Le Royaume s’affirme comme un partenaire du Sud crédible et solidaire et n’a pas hésité à venir en aide à son voisin européen, que ce soit lors des récentes coupures d’électricité ou lors des inondations ayant frappé plusieurs villes espagnoles.
Cette relation de partenariat équilibré, impulsée par le Premier ministre Pedro Sánchez et son Parti socialiste, tranche avec les positions plus rétrogrades d’une frange de la droite espagnole, nostalgique d’une ère révolue, indique le quotidien Al Ahdath Al Maghribia dans son édition de ce mercredi 16 juillet.
Le Parti populaire (PP), aujourd’hui dirigé par Alberto Núñez Feijóo, illustre ce retour en arrière.
Là où ses prédécesseurs avaient adopté une approche pragmatique vis-à-vis de Rabat, Feijóo tente de raviver une ligne dure, notamment sur la question du Sahara, écrit-on.
Lors de son dernier congrès national, le PP a ignoré ouvertement la décision historique du gouvernement Sánchez de reconnaître la souveraineté marocaine sur le Sahara.

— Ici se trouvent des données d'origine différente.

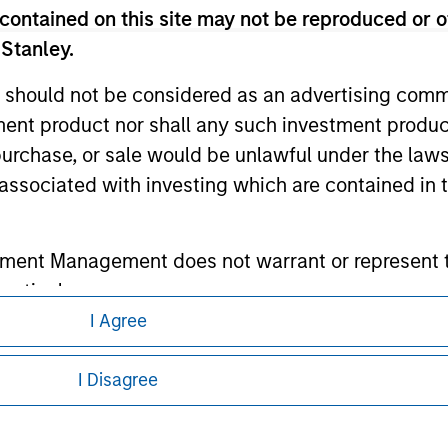
contained on this site may not be reproduced or o
 Stanley.
ley
 should not be considered as an advertising commu
ley Careers
tment product nor shall any such investment produc
, purchase, or sale would be unlawful under the law
s associated with investing which are contained in
tment Management does not warrant or represent t
particular purpose.
I Agree
es obligations on financial sector professionals
eding as it explains certain legal and
nformation pertaining to Morgan Stanley
cedures for the identification of subscribers and 
I Disagree
 all jurisdictions or to all persons. For
nt Management entity or any affiliate will have an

Pire encore, le parti a invité un représentant du Polisario à son congrès, provoquant un tollé, relève Al Ahdath Al Maghribia.

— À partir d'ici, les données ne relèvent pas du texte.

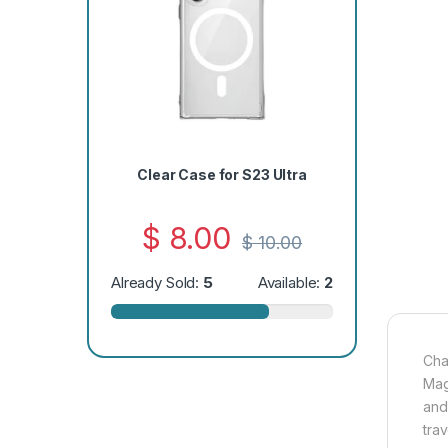
Clear Case for S23 Ultra
$
8.00
$
10.00
Already Sold:
5
Available:
2
Cha
Mag
and
trav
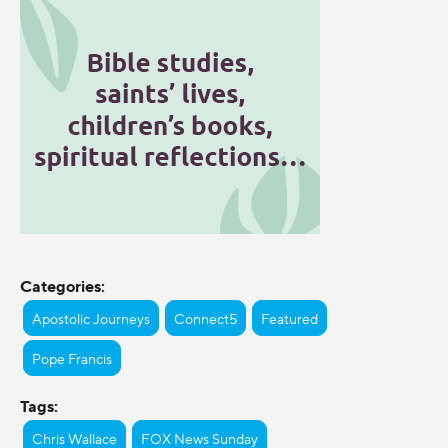
Categories:
Apostolic Journeys
Connect5
Featured
Pope Francis
Tags:
Chris Wallace
FOX News Sunday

Cette démarche a notamment suscité l’indignation de l’Association des victimes du terrorisme des îles Canaries, qui y voit une «insulte directe» aux familles touchées par les attaques menées par le Polisario dans les années 1970 et 1980 contre des navires de pêche et des intérêts civils espagnols.

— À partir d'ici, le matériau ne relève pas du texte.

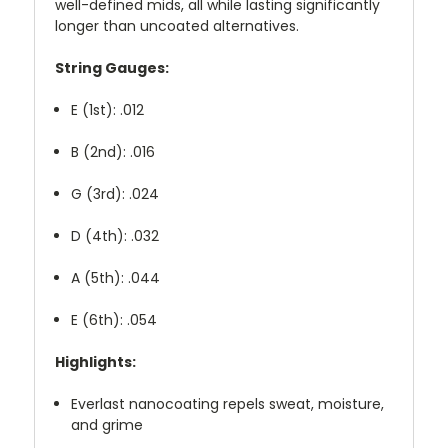
well-defined mids, all while lasting significantly
longer than uncoated alternatives.
String Gauges:
E (1st): .012
B (2nd): .016
G (3rd): .024
D (4th): .032
A (5th): .044
E (6th): .054
Highlights:
Everlast nanocoating repels sweat, moisture,
and grime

L’association rappelle qu’au moins 300 victimes, majoritairement originaires des Canaries, ont payé de leur vie ces opérations qualifiées de terroristes.
Elle somme le PP de corriger ce qu’elle décrit comme une «faute historique» et de ne pas effacer ces victimes de la mémoire collective.
Dans le même élan, le parti marocain de l’Istiqlal a interpellé le chef du PP pour clarifier sa position sur le Sahara, soulignant que la proposition marocaine d’autonomie de 2007 reste «la seule base réaliste et crédible pour clore ce conflit» à l’heure où de plus en plus de pays soutiennent Rabat.
Sur le terrain, ce climat politique tendu se double d’incidents inquiétants, une œuvre du parti d’extrême-droite Vox.
À Murcie, des Marocains ont récemment été pris pour cibles lors d’agressions à caractère raciste, dans un contexte marqué par une rhétorique hostile et des appels à la haine.
Là encore Vox, et dans une moindre mesure le PP, sont accusés d’exploiter la carte marocaine à des fins de politique intérieure.
Cette instrumentalisation pourrait compromettre les acquis de la relation marocco-espagnole, notamment la gestion commune de dossiers sensibles comme celui des douanes aux postes frontières de Sebta et Melilla, alerte Al Ahdath Al Maghribia.
La reprise du transit commercial, arrachée de haute lutte après des années de blocage, est aujourd’hui de nouveau menacée.
Dans ce contexte, le ministre marocain des Affaires étrangères, Nasser Bourita, s’est entretenu lundi à Bruxelles avec son homologue espagnol, José Manuel Albares, en marge d’une réunion entre l’Union européenne et les pays du voisinage sud.
Bien qu’aucun communiqué officiel n’ait détaillé l’échange, Albares a confirmé que la question des douanes à Sebta et Melilla figurait à l’agenda, de même que les récentes attaques contre les ressortissants marocains.
Pour Madrid, la sortie de crise passe par le respect des engagements pris avec Rabat.
José Manuel Albares a d’ailleurs pointé du doigt ceux qui, selon lui, «cherchent à saboter la bonne entente entre les deux pays», accusés de jouer avec les intérêts nationaux pour un calcul électoral à courte vue.